That each, who seems a separate whole,
Should move his rounds, and fusing all
The skirts of self again, should fall
Remerging in the general Soul,

Is faith as vague as all unsweet:
Eternal form shall still divide
The eternal soul from all beside;
And I shall know him when we meet:

And we shall sit at endless feast,
Enjoying each the other’s good:
What vaster dream can hit the mood
Of Love on earth? He seeks at least

Upon the last and sharpest height,
Before the spirits fade away,
Some landing-place, to clasp and say,
‘Farewell! We lose ourselves in light.’

Tennyson sharply rejects any loss of individuality in the life beyond death.

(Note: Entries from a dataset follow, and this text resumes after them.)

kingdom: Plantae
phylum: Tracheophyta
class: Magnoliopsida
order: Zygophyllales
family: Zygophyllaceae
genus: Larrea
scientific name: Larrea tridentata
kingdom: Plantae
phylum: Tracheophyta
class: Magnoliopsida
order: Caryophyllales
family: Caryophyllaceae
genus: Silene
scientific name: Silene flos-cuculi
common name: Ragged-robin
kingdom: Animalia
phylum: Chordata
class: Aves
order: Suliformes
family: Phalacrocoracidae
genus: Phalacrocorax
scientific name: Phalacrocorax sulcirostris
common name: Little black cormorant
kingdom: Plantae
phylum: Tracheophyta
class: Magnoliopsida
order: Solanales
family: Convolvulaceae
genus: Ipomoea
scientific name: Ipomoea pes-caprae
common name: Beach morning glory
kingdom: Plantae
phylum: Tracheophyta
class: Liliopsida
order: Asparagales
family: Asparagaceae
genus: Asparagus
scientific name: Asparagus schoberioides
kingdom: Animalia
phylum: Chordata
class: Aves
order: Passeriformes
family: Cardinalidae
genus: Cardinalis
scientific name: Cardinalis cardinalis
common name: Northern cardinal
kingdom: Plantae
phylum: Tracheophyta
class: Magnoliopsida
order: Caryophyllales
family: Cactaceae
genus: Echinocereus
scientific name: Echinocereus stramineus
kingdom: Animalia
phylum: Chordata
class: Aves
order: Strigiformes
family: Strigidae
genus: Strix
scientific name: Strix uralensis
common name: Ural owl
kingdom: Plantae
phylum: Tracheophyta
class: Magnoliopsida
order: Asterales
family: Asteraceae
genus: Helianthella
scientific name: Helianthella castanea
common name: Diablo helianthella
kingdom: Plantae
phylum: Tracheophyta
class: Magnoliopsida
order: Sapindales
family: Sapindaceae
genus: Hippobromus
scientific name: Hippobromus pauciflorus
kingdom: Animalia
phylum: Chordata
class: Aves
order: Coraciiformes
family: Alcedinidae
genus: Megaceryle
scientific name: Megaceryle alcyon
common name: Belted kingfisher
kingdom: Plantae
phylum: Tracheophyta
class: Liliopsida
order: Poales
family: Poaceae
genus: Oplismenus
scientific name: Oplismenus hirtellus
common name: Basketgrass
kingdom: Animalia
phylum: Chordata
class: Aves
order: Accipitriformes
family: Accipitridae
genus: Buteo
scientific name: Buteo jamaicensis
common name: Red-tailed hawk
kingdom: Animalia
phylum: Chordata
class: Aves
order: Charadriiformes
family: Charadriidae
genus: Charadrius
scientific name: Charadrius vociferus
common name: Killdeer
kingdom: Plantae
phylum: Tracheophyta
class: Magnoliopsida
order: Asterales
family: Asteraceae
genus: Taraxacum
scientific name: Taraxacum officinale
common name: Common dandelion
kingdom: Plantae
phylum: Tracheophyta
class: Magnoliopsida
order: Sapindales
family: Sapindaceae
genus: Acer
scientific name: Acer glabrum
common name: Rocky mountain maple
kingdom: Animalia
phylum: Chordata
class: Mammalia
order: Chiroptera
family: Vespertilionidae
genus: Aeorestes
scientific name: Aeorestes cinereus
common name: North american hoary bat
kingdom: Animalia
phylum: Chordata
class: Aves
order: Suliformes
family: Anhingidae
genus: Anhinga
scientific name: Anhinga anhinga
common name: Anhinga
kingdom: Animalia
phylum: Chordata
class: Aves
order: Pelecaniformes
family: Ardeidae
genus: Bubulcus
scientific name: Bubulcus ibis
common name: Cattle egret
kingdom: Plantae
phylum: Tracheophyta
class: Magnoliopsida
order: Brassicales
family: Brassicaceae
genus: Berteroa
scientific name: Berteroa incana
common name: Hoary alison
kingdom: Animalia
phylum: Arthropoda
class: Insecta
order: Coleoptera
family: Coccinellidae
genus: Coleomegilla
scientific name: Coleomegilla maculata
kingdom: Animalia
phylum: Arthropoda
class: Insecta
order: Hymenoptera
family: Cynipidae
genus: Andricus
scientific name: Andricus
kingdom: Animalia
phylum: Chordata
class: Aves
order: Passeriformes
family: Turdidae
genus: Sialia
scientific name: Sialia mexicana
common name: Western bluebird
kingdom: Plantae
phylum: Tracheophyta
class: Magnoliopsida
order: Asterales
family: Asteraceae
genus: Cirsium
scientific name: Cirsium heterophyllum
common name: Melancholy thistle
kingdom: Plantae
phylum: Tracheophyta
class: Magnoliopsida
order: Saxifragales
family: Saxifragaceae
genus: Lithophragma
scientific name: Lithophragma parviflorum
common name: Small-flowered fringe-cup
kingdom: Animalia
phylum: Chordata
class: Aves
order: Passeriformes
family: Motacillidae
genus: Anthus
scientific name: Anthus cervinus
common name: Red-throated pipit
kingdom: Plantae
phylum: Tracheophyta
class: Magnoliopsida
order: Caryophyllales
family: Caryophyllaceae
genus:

For him the glory of life is the love his separate self has shared with Hallam; so that self must survive death, and in the new life “enjoy each other’s good.” It does not strike him that this shared love is already a loss of self, and that it might be the beginning of a life without self-assertion.

He characterises loss of self as “merging” which is an unattractive prospect we associate with mobs of people, or with ingredients in a blender. We can see why he doesn’t like it. But he faces the possibility of it by claiming the right to a farewell embrace with the loved one.

Dante deals more subtly with the issue of individual soul and divine community. In the heaven of Venus he meets Cunizza, known for her amorous adventures in youth, but she tells him how delighted she is to be part of the community of heaven, at a lower status than some, because this where her individuality is at home.

….. .”.I was by name
Cunizza; and I glitter here because
I was o’ermastered by this planet’s flame;

Yet gaily I forgive myself the cause
Of this my lot, for here (though minds of clay
May think thisu strange) ’tis gain to me, not loss.